• _YOUR ASSIGNMENT_: Copy the lines below exactly. No picture goes into the copy.
[DATASET RECORDS Boundary: Start]
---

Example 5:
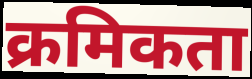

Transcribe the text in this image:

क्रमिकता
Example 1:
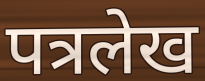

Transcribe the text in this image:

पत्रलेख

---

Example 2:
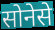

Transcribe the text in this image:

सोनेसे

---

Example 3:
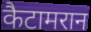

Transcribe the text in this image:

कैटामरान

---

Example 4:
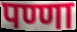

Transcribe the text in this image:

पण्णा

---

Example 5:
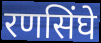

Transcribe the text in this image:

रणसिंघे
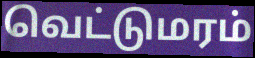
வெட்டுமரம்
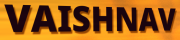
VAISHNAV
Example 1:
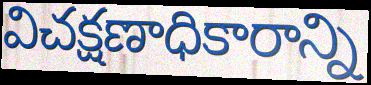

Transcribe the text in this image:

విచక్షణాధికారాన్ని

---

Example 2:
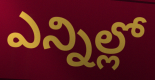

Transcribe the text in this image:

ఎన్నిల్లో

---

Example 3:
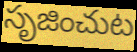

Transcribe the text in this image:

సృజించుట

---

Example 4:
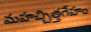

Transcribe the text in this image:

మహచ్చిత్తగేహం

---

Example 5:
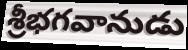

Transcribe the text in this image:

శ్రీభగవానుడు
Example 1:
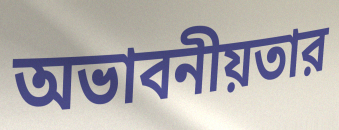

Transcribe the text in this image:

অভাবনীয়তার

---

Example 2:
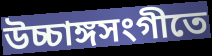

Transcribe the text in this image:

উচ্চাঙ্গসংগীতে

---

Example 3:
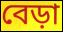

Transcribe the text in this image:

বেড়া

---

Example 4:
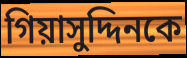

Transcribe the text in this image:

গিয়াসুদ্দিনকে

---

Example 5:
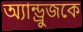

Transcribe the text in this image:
[DATASET RECORDS Boundary: End]
• _EXERCISE OUTPUT_:
---

Example 5:

Transcribe the text in this image:

क्रमिकता
Example 1:

Transcribe the text in this image:

पत्रलेख

---

Example 2:

Transcribe the text in this image:

सोनेसे

---

Example 3:

Transcribe the text in this image:

कैटामरान

---

Example 4:

Transcribe the text in this image:

पण्णा

---

Example 5:

Transcribe the text in this image:

रणसिंघे
வெட்டுமரம்
VAISHNAV
Example 1:

Transcribe the text in this image:

విచక్షణాధికారాన్ని

---

Example 2:

Transcribe the text in this image:

ఎన్నిల్లో

---

Example 3:

Transcribe the text in this image:

సృజించుట

---

Example 4:

Transcribe the text in this image:

మహచ్చిత్తగేహం

---

Example 5:

Transcribe the text in this image:

శ్రీభగవానుడు
Example 1:

Transcribe the text in this image:

অভাবনীয়তার

---

Example 2:

Transcribe the text in this image:

উচ্চাঙ্গসংগীতে

---

Example 3:

Transcribe the text in this image:

বেড়া

---

Example 4:

Transcribe the text in this image:

গিয়াসুদ্দিনকে

---

Example 5:

Transcribe the text in this image:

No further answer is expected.